Procedural animation… What Urho needs is a IK character setup (at least similar to Unity) to do this: https://www.youtube.com/watch?v=KLjTU0yKS00
At least this way you won’t need a set of animations for bipedal characters as it could be calculated in runtime.
It’s amazing tech, but some of their claims are a tad misleading. They actually still use normalmaps in quite a few of those assets, but they are more just scratches and stuff, super small detail that’s harder to be carried by geometry even if it’s a super dense mesh. Pretty sure they are still use gloss/roughness maps because they aren’t simulating light bounces at a microscopic level.

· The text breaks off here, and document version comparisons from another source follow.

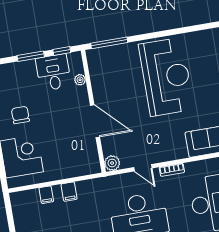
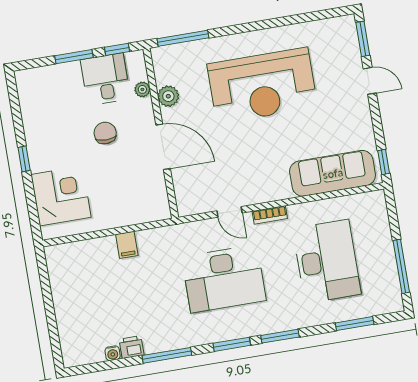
reception desk: (166, 77) -> (262, 86), turned 90
chair: (20, 115) -> (105, 133), moved
plant: (112, 163) -> (168, 96), moved
filing cabinet: (46, 195) -> (95, 249), removed

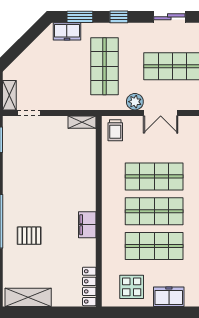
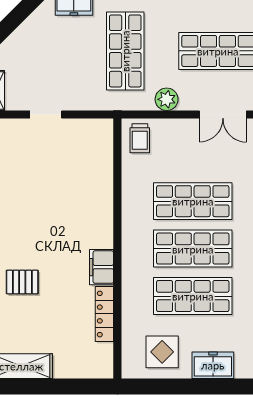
doorway: (29, 113) -> (46, 115), moved
double door: (161, 113) -> (223, 115), moved
shelving: (82, 122) -> (94, 127), removed
locker: (89, 286) -> (104, 314), moved

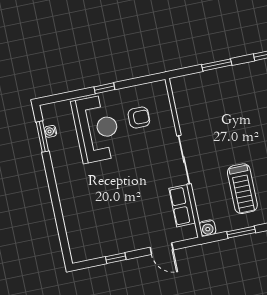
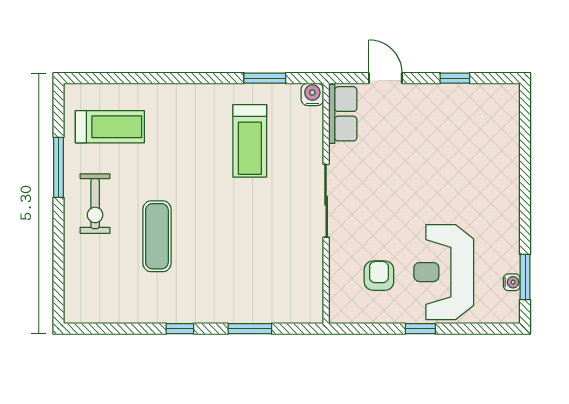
armchair: (139, 118) -> (379, 276), turned 90
treadmill: (242, 189) -> (250, 141), turned 180
row of seats: (182, 206) -> (343, 114), moved

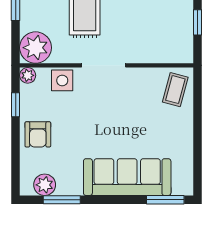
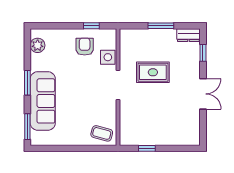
plant: (36, 48) -> (130, 39), removed
plant: (28, 75) -> (111, 34), removed
armchair: (38, 134) -> (85, 47), moved, turned 90
window: (62, 200) -> (27, 83), moved

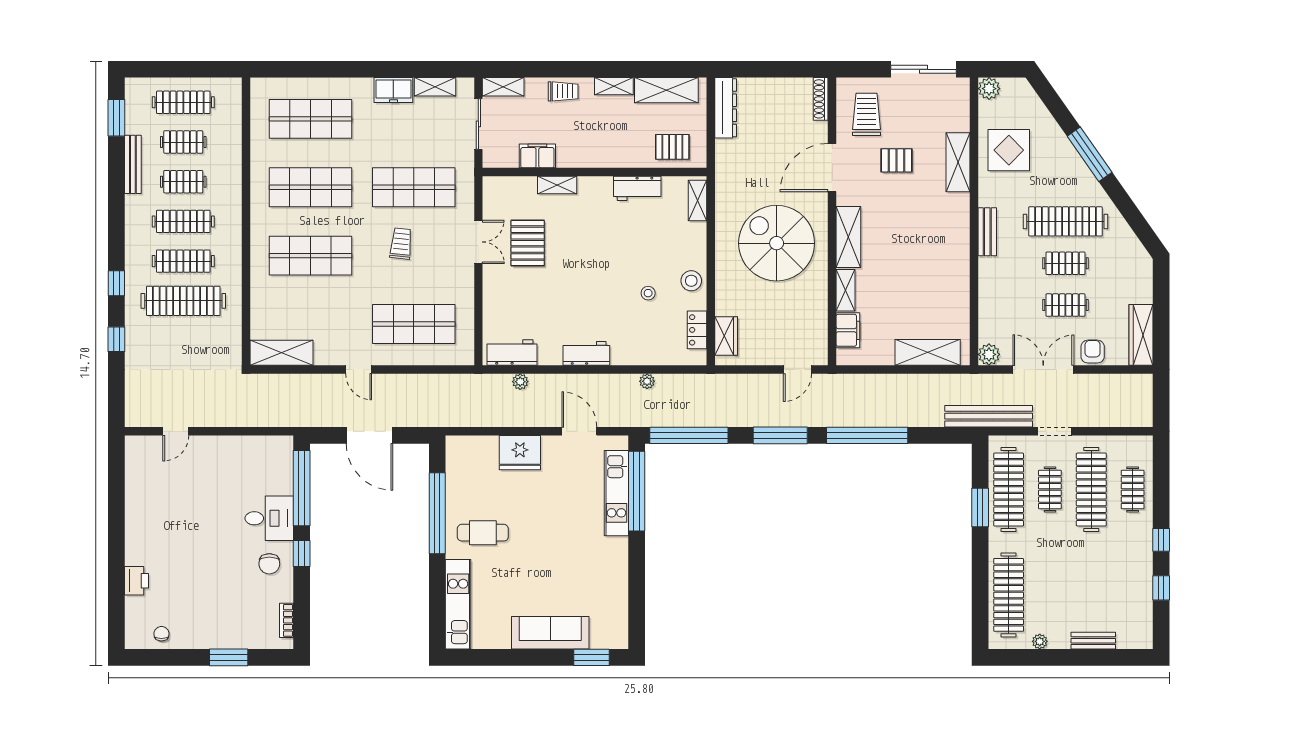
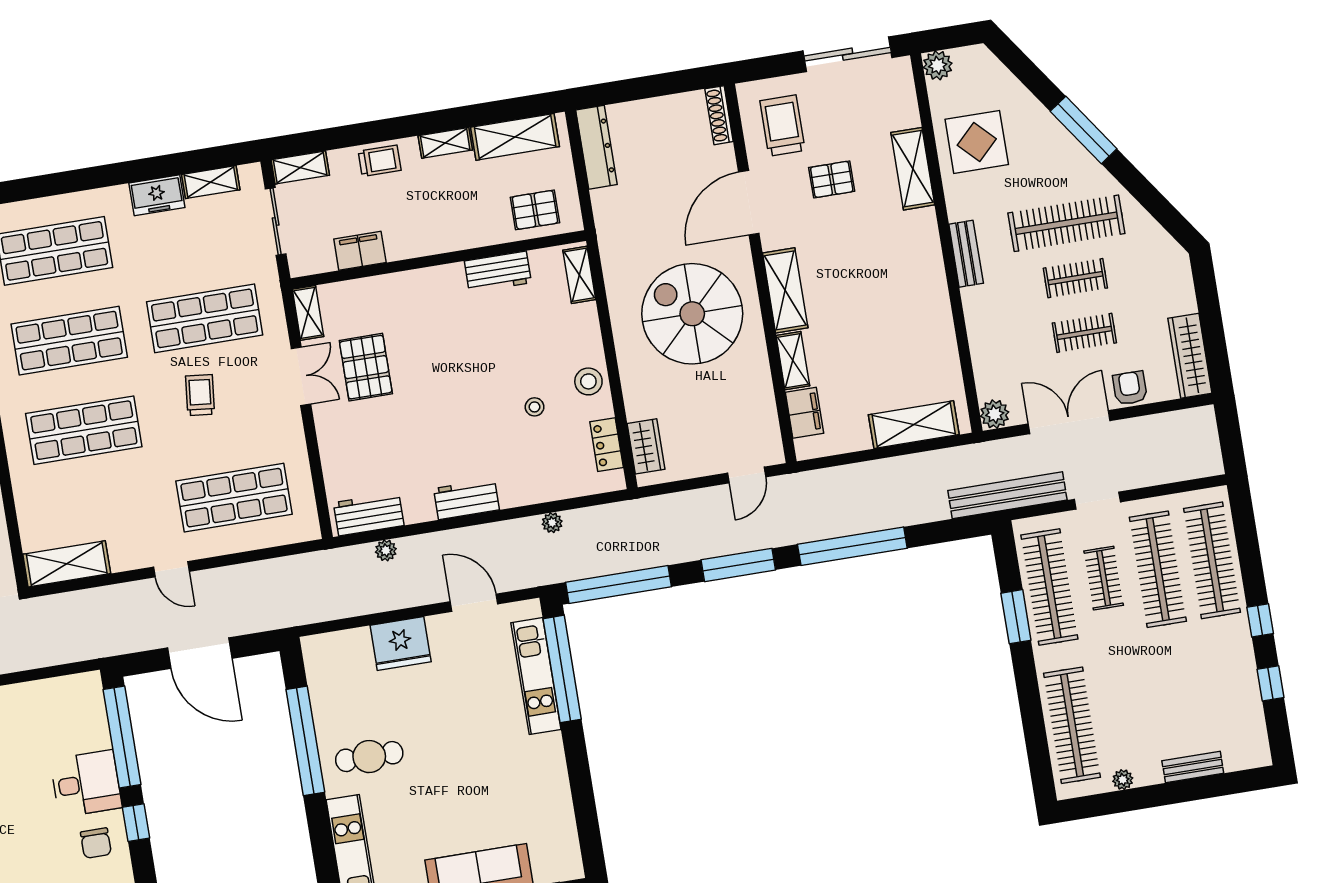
shelving: (557, 185) -> (308, 313), moved, turned 90
clothes rail: (1133, 490) -> (1212, 560), width x1.86, depth x1.31

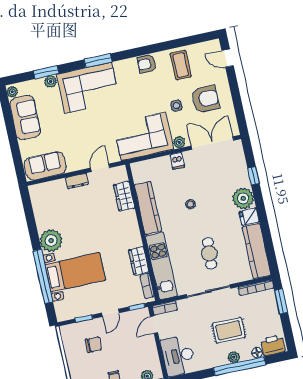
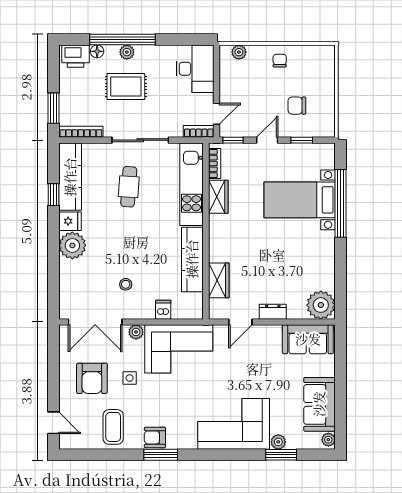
window: (98, 61) -> (161, 455), moved
armchair: (147, 64) -> (155, 437), turned 180
armchair: (205, 99) -> (92, 378), turned -90
dishwasher: (177, 161) -> (163, 310), moved
window: (253, 176) -> (53, 195), moved
stool: (190, 204) -> (126, 284), moved
plant: (51, 241) -> (321, 305), moved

I think Urho could really benefit from some form of realtime bounced lighting, but that’s not exactly something that most indie devs will need. Most people are totally fine with baked GI. (that being said, Godot is getting a neat new RT GI in addition to updates to their existing system.)
I really think there needs to be a good look and evaluate some of the more basic aspects of the renderer. The already mentioned HDR texture loading is an issue, I think I saw someone mention the possibility of clustered lighting. I see a lot of people complain about the current Urho UI, perhaps we can evaluate the idea of either overhauling or replacing the UI functionality.
12 posts were split to a new topic: UI - discussion
Forgot to give an update on this. stb_image converts radiance images to HDR automatically, which means that once you actually get the image in Urho it’s still LDR and you don’t even have access to the E channel to do the HDR conversion manually in a shader.